Axiom of regularity (foundation). Every non-empty set $X$ has an element $y$ that is disjoint from $X$. In other words, $$\forall X\,\left(X\neq \varnothing \Longrightarrow\exists y\in X\,\left(y\bigcap X = \varnothing\right)\right) \tag{R}$$
What would happen if the axiom of regularity is replaced with the axiom $$\forall Y\,(Y\notin Y),\tag{Nei}$$
i.e. "no set $Y$ can be an element of itself"? Clearly the axiom of foundation implies $(\text{Nei})$. On the other hand, in ZFC the axiom regularity is equivalent to there being no countable descending $\in$-chains of any kind whereas $(\text{Nei})$ says essentially that there are no $\in$-chains of the constant kind. While this is not a proof, I would intuitively assume that $(\text{Nei}) \Longrightarrow (\text R)$ does not hold in general in ZFC. If this is true, one would forfeit some results if $(\text R)$ is replaced by $(\text{Nei})$ already in ZFC. So
- What are some of the more stark consequences of replacing $(\text R)$ with $(\text{Nei})$ in ZFC? In other words, are there important or intuitive/desirable theorems which become unprovable in ZFC – $(\text R)$ + $(\text{Nei})$?
- How about in ZF?
I am especially interested if there are results that are lost which could be described as "intuitive" or "elementary". By browsing through Halmos's Naive set theory, which does not have the axiom of regularity, a newbie like myself would gather that there are no profound consequences for the puropses of elementary set theory.
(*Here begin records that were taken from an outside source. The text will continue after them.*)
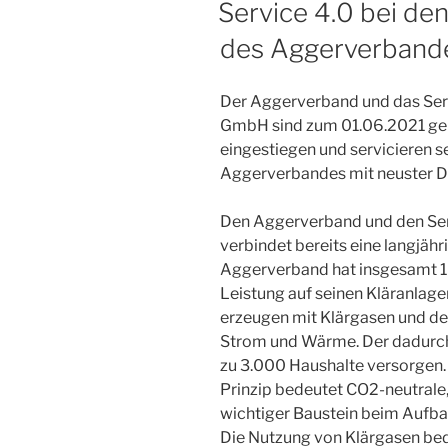
Service 4.0 bei de
des Aggerverband
Der Aggerverband und das Ser
GmbH sind zum 01.06.2021 gem
eingestiegen und servicieren 
Aggerverbandes mit neuster Da
Den Aggerverband und den Serv
verbindet bereits eine langjäh
Aggerverband hat insgesamt 1
Leistung auf seinen Kläranlage
erzeugen mit Klärgasen und 
Strom und Wärme. Der dadurch
zu 3.000 Haushalte versorgen.
Prinzip bedeutet CO2-neutrale
wichtiger Baustein beim Aufba
Die Nutzung von Klärgasen bed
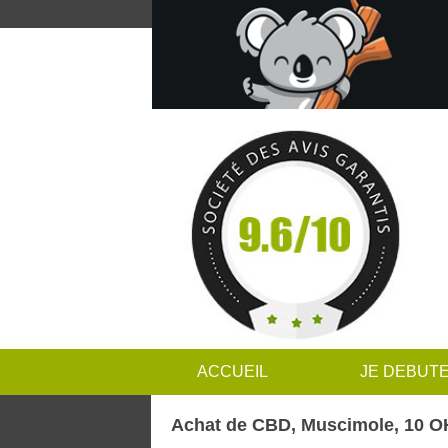
ACCUEIL
JE DEBUT
Achat de CBD, Muscimole, 10 OH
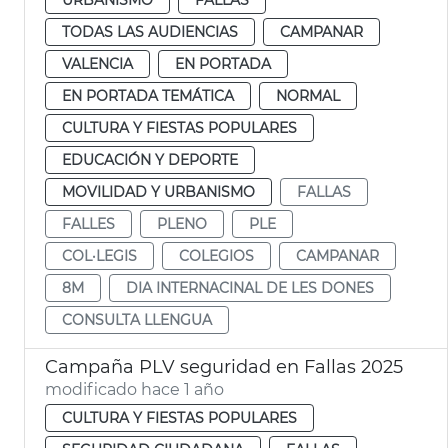
TODAS LAS AUDIENCIAS
CAMPANAR
VALENCIA
EN PORTADA
EN PORTADA TEMÁTICA
NORMAL
CULTURA Y FIESTAS POPULARES
EDUCACIÓN Y DEPORTE
MOVILIDAD Y URBANISMO
FALLAS
FALLES
PLENO
PLE
COL·LEGIS
COLEGIOS
CAMPANAR
8M
DIA INTERNACINAL DE LES DONES
CONSULTA LLENGUA
Campaña PLV seguridad en Fallas 2025
modificado hace 1 año
CULTURA Y FIESTAS POPULARES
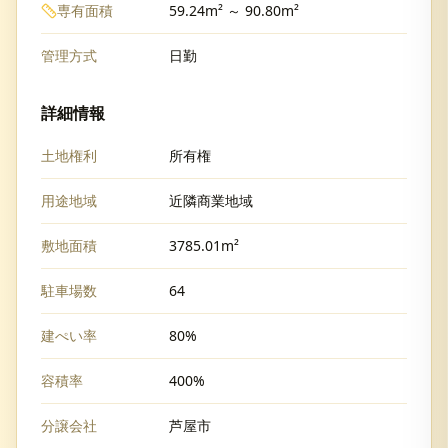
専有面積
59.24m² ～ 90.80m²
管理方式
日勤
詳細情報
土地権利
所有権
用途地域
近隣商業地域
敷地面積
3785.01m²
駐車場数
64
建ぺい率
80%
容積率
400%
分譲会社
芦屋市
And if the purpose of regularity in elementary set theory is to simplify the proofs of some results (seemingly exclusively of the $x\notin x$ type), it also seems that assuming $\text{(Nei)}$ instead of $\text{(R)}$ would further simplify the situation by virtue of being a more natural axiom in its syntacitc form and intuitive content.
Or is this replacement a bad idea in the long run?